Communication Differences

Autistic children also don’t develop the same communication skills as neurotypical kids. For example, by the time they’re one year old, most children can say single words. However, you’ll find that autistic children are not at this same point.

Similarly, little ones may not smile at caregivers without being smiled at or tickled first and be slow to laugh, babble, make squealing sounds and the like. Autistic children may not use gestures on their own either, such as indicating goodbye through a wave.

They are also slow to use eye contact to get attention and make requests. For example, children with the early signs of autism won’t look at a snack to show their parent that they’re hungry or would like to eat the said food item.

Traditionally, by 24 months, many children can speak in two-word sentences and will have a vocabulary of at least 15 words. They will also be able to follow simple instructions and understand much of what people are saying to them (and behave accordingly). They often imitate actions or words, particularly of parents. However, for autistic children, these milestones may not be met.

In addition, young ones on the spectrum can demonstrate unusual speaking patterns. They may speak in a flat tone or high-pitched voice, talk haltingly, repeat the same words or phrases over and over again or repeat questions rather than answering them.

Difficulty with Relationships and Lack of Interest in Play

Relationships and play are also different for autistic children. For example, unlike their peers, those on the spectrum don’t tend to pay attention to new faces, show interest in other children or show affection for their parents. They won’t be keen to get attention or to initiate games like patty-cake or peekaboo. They often won’t want to be cuddled, be kissed or hold hands, either.

Autistic children don’t have a tendency to engage in pretend play. However, they can seem to play with objects in unusual ways. They might be focused on lining things up or arranging them in a certain order, for example, or repeatedly spin the wheels of a toy car or push a button on a toy.

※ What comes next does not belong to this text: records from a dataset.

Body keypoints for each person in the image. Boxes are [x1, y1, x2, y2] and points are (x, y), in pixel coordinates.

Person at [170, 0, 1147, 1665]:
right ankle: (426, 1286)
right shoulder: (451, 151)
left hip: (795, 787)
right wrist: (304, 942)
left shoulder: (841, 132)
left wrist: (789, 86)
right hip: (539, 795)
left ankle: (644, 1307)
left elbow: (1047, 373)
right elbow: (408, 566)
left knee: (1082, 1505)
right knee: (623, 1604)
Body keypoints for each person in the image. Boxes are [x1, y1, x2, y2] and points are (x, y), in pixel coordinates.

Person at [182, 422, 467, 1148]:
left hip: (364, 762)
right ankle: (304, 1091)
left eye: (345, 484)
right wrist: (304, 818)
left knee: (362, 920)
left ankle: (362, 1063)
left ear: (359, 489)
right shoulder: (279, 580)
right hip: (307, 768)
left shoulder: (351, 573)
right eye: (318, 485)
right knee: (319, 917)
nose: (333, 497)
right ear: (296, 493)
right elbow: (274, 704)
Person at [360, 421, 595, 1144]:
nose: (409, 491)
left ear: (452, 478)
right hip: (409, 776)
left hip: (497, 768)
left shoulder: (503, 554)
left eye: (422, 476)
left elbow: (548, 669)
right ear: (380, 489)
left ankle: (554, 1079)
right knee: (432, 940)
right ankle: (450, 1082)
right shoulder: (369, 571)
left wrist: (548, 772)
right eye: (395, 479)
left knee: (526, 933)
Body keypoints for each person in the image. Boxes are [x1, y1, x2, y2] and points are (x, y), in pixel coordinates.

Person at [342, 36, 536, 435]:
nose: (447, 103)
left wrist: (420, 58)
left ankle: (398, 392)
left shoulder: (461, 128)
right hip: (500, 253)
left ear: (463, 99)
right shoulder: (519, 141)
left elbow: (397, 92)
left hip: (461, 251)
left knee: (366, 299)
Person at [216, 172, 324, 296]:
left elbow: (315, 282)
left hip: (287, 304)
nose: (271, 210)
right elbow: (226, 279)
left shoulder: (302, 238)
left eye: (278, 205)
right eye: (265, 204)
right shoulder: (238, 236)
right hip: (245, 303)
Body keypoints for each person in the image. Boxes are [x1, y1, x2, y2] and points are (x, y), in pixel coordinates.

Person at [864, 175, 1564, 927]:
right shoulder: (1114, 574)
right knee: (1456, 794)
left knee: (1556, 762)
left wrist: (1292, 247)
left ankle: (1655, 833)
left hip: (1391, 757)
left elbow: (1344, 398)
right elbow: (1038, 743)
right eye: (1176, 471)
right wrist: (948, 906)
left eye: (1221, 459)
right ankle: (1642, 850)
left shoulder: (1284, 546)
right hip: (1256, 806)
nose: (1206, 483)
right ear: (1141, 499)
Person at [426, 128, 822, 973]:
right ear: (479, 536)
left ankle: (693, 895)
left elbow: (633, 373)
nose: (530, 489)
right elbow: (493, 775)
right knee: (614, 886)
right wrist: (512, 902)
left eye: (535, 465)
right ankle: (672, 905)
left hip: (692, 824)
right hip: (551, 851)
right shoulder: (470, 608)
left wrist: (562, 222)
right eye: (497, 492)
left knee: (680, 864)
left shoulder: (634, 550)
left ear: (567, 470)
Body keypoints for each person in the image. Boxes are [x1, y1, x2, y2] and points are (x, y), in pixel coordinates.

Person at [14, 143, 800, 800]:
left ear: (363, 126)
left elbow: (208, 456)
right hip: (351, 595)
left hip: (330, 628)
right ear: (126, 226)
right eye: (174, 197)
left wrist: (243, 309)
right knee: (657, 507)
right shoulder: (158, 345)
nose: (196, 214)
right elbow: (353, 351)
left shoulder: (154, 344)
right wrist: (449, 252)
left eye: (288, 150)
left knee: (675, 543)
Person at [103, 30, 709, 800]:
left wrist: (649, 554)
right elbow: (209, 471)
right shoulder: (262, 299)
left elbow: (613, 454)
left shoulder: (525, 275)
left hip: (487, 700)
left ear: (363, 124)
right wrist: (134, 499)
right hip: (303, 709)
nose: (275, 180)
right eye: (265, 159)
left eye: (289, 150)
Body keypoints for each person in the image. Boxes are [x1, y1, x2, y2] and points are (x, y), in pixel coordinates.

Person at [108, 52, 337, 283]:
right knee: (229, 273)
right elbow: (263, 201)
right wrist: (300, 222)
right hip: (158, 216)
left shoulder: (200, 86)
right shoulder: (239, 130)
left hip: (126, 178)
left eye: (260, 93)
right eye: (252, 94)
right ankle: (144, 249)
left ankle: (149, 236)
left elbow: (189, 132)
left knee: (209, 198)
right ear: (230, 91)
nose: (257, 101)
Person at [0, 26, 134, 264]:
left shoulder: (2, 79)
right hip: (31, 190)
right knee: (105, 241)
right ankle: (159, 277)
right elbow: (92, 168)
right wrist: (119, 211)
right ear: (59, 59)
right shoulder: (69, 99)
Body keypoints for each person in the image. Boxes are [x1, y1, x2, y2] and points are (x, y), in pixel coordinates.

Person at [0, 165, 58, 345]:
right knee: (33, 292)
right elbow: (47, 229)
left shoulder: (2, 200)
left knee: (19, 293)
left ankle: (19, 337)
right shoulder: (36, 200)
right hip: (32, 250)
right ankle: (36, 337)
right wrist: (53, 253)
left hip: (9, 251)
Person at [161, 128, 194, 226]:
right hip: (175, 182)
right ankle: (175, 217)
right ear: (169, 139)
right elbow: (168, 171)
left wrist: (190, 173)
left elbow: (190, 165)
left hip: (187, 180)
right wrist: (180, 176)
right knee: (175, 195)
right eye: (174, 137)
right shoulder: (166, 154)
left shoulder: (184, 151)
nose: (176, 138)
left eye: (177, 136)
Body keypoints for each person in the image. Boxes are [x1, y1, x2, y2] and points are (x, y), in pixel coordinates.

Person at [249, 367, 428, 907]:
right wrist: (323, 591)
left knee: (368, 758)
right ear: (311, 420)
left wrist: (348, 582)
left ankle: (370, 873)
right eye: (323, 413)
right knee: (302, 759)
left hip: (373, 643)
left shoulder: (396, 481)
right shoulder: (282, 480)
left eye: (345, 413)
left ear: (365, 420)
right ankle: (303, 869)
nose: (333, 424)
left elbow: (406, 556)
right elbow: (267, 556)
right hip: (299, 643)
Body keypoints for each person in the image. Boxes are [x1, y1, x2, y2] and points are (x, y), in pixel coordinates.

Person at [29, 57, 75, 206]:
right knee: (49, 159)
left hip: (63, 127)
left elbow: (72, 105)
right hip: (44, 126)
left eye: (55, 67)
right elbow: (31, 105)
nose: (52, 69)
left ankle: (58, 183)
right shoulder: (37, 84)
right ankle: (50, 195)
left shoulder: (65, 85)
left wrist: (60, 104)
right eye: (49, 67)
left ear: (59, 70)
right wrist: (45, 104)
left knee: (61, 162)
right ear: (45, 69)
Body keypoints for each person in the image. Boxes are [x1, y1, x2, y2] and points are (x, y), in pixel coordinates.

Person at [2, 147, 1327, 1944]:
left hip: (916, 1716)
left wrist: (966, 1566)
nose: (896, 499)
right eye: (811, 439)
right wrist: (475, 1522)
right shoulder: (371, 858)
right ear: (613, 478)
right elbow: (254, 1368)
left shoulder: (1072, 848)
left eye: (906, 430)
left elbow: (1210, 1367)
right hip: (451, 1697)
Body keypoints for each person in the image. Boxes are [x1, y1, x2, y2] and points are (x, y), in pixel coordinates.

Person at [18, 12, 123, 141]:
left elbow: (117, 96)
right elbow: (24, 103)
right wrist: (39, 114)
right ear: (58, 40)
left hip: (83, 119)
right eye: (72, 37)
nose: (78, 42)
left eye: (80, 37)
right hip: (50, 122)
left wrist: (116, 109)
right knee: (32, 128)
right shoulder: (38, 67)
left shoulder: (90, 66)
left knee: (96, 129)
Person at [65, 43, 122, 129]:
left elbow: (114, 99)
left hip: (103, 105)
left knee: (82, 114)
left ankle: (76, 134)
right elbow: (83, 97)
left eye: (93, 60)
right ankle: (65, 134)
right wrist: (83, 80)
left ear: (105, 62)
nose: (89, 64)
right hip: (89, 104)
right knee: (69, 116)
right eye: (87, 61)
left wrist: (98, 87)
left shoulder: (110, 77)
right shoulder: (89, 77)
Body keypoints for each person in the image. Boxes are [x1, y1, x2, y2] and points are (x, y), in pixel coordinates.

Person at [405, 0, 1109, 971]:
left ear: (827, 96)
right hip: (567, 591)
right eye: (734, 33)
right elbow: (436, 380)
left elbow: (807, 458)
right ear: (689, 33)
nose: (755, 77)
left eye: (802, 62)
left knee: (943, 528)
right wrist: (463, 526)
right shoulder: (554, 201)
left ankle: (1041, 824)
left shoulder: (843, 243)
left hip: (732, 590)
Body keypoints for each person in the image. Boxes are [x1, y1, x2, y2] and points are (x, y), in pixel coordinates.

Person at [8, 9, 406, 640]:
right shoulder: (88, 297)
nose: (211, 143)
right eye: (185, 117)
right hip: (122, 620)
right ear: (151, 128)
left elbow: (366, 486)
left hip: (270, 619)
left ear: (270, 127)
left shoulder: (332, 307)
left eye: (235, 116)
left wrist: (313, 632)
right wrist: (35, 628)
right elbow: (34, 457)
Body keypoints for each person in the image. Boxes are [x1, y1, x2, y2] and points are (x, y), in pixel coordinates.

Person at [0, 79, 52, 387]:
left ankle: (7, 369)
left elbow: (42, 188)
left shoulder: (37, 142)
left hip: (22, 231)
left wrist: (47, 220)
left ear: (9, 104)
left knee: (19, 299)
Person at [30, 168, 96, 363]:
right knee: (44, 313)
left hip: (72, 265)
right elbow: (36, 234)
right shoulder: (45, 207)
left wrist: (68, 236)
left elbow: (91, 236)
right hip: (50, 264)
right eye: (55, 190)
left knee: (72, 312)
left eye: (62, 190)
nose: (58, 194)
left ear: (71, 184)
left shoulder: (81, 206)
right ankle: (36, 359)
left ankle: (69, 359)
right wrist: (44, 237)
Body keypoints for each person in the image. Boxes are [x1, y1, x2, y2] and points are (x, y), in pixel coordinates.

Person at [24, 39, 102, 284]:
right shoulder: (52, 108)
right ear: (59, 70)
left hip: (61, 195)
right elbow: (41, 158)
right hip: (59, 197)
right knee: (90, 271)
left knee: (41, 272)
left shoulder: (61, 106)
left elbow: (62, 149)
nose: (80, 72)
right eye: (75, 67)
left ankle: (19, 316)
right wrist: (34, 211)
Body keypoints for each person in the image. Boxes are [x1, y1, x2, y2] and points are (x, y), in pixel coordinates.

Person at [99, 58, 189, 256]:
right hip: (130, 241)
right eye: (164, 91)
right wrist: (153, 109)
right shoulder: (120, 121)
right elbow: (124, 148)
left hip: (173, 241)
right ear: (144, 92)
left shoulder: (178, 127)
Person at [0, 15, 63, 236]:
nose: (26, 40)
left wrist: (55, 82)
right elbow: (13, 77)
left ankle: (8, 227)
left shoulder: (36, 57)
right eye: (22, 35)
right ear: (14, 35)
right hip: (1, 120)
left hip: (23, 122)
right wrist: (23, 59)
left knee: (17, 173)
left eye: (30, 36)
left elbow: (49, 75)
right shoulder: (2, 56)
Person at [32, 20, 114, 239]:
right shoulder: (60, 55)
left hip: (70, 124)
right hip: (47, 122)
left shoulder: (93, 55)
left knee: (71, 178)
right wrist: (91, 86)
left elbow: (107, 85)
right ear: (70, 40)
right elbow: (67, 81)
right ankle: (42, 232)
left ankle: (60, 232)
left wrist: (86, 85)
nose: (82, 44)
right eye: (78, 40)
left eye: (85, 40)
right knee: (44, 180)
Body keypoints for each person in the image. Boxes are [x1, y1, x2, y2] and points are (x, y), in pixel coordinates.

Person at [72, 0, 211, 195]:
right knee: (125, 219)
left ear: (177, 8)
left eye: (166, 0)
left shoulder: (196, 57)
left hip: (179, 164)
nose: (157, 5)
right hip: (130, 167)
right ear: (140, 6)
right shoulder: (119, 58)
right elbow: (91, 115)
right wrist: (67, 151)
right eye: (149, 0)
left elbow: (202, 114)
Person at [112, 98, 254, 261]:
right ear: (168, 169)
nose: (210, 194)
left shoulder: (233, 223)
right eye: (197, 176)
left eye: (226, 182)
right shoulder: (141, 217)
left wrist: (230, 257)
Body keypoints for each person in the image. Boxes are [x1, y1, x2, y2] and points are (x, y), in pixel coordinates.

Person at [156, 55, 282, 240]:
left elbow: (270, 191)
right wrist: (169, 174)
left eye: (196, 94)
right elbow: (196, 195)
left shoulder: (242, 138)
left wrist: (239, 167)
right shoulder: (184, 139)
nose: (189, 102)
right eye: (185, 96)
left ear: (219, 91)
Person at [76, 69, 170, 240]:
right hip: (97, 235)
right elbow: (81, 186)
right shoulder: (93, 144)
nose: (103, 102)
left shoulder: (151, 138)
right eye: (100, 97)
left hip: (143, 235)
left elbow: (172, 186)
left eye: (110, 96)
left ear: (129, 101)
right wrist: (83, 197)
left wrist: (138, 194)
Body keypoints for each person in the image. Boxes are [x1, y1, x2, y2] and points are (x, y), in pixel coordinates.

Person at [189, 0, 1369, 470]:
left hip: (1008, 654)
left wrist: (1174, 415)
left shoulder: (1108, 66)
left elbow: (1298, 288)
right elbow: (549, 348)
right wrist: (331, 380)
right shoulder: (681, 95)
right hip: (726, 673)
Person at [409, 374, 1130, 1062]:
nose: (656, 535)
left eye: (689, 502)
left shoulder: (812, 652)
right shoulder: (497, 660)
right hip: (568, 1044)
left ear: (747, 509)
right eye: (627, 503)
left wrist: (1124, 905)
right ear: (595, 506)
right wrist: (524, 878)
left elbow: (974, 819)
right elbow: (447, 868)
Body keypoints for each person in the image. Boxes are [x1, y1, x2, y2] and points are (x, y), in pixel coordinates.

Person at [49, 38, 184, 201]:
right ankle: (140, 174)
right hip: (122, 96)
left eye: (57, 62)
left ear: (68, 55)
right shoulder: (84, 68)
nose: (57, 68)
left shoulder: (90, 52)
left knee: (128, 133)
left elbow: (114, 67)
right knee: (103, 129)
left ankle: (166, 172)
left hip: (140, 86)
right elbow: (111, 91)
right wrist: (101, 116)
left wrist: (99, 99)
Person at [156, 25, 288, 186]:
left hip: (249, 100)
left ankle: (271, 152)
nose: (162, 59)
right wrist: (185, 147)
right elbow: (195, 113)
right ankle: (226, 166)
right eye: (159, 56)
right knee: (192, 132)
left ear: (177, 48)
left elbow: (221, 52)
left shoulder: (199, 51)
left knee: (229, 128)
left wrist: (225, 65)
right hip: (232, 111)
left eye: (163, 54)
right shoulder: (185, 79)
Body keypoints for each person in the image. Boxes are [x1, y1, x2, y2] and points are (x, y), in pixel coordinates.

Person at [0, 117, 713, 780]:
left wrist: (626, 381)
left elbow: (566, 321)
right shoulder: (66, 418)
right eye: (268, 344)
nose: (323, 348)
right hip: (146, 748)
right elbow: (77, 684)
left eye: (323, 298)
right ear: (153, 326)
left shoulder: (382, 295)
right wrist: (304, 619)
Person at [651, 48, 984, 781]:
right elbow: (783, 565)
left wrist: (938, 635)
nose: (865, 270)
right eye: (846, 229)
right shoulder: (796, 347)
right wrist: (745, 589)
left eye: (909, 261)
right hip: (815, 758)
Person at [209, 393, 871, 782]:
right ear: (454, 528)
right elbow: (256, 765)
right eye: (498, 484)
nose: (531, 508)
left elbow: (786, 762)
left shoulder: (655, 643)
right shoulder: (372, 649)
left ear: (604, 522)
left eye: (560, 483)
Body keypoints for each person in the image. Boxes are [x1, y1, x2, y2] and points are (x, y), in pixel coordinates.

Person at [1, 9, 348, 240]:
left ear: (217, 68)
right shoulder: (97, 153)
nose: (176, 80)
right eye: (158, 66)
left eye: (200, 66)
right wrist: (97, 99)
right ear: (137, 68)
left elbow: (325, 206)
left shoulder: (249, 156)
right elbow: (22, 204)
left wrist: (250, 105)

Set Interests and Routines

Many autistic children have very set interests and routines. They won’t be keen to learn about or play with a variety of things and will instead have restricted focus. Kids on the spectrum often have an intense and singular passion for particular toys, objects, or topics.

As well, you may notice they interact with items in only one way rather than using something in the many ways possible. For instance, autistic children might continually turn the wheels of a car but never pretend to drive it along the floor, up walls, or guided through the air.

Similarly, autistic children are creatures of habit and like to have set routines. Changing the way that they eat, go to sleep or leave the house, for example, can really upset them and cause tantrums, screaming, panic attacks, or other significant reactions.